The Court, however, consulted the records of the case in the court below and we have found that during the hearing
on October 4, 1954 of the motion of Magdalena C. Bohanan for withdrawal of P20,000 as her share, the foreign law,
especially Section 9905, Compiled Nevada Laws. was introduced in evidence by appellant's (herein) counsel as
Exhibits "2". Again said laws presented by the counsel for the executor and admitted by the Court as Exhibit "B"
during the hearing of the case on January 23, 1950 before Judge Rafael Amparo.

In addition, the other appellants, children of the testator, do not dispute the above-quoted provision of the laws of the
State of Nevada. Under all the above circumstances, we are constrained to hold that the pertinent law of Nevada,
especially Section 9905 of the Compiled Nevada Laws of 1925, can be taken judicial notice of by us, without proof of
such law having been offered at the hearing of the project of partition.

As in accordance with Article 10 of the old Civil Code, the validity of testamentary dispositions are to be governed by
the national law of the testator, and as it has been decided and it is not disputed that the national law of the testator is
that of the State of Nevada, already indicated above, which allows a testator to dispose of all his property according
to his will, as in the case at bar, the order of the court approving the project of partition made in accordance with the
testamentary provisions, must be, as it is hereby affirmed.

G.R. No. L-32636             EN BANC


March 17, 1930

In the matter Estate of Edward Randolph Hix, deceased.

A.W. FLUEMER, petitioner-appellant, vs.


ANNIE COUSHING HIX, oppositor-appellee.

Facts:
The special administrator of the estate of Edward Randolph Hix appeals from a decision of Judge of First Instance
Tuason denying the probate of the document alleged to by the last will and testament of the deceased. Annie
Coushing Hix is not authorized to carry on this appeal. The Court think, however, that A.W. Fluemer, who appears to
have been the moving party in these proceedings, was a "person interested in the allowance or disallowance of a will
by a Court of First Instance," and so should be permitted to appeal to the Supreme Court from the disallowance of the
will.

It is theory of the petitioner that the alleged will was executed in Elkins, West Virginia, on November 3, 1925, by Hix
who had his residence in that jurisdiction, and that the laws of West Virginia Annotated, by Hogg, Charles E., vol. 2,
1914, p. 1690, and as certified to by the Director of the National Library should govern. The Court of First Instance
denied the probate of the will.

Issue:

Whether or not the laws of West Virginia should govern.

Rulings:

No. The laws of West Virginia should not govern. The laws of a foreign jurisdiction do not prove themselves in our
courts. The courts of the Philippine Islands are not authorized to take American Union. Such laws must be proved as
facts. The laws of a foreign jurisdiction do not prove themselves in our courts. The courts of the Philippine Islands are
not authorized to take American Union. Such laws must be proved as facts.

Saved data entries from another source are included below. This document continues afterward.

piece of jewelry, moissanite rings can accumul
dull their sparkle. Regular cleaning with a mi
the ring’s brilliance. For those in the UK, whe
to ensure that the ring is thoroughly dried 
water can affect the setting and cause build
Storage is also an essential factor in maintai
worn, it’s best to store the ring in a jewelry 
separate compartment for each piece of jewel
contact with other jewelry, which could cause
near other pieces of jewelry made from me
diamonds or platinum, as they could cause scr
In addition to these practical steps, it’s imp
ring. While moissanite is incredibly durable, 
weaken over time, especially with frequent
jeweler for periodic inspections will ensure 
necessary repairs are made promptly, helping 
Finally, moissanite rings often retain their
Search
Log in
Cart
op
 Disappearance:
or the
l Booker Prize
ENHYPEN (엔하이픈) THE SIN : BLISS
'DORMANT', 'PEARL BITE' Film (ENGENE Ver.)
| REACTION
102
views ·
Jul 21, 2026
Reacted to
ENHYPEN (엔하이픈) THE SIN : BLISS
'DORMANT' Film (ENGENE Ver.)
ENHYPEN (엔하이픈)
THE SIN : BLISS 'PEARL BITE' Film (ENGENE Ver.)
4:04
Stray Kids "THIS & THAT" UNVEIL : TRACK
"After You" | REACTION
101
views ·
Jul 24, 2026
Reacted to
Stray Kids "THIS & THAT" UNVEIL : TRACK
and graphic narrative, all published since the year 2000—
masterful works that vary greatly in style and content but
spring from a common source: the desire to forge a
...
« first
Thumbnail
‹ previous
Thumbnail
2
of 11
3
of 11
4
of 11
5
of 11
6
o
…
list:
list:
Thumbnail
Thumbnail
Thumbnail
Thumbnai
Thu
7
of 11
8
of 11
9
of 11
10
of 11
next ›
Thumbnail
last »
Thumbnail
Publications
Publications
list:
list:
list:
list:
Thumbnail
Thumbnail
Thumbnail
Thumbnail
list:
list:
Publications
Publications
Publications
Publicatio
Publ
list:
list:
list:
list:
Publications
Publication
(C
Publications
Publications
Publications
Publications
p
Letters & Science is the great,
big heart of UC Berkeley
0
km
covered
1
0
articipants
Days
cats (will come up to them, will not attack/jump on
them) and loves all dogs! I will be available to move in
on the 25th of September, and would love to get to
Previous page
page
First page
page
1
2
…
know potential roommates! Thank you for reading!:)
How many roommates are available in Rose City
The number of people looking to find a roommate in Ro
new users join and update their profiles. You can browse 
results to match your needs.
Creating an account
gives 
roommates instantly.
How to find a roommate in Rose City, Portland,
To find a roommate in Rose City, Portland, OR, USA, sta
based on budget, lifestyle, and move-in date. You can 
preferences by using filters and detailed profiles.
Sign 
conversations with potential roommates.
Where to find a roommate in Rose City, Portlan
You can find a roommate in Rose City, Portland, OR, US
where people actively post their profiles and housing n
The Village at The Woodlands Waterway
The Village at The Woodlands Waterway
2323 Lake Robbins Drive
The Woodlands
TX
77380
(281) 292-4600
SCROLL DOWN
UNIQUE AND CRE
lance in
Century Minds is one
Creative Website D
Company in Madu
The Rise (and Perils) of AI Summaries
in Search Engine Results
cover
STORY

The only evidence on this point is to be found in the testimony of the petitioner. Aside from this, there was nothing to
indicate that the will was acknowledged by the testator in the presence of two competent witnesses, of that these
witnesses subscribed the will in the presence of the testator and of each other as the law of West Virginia seems to
require. On the supposition that the witnesses to the will reside without the Philippine Islands, it would then the duty
of the petitioner to prove execution by some other means (Code of Civil Procedure, Sec. 633.)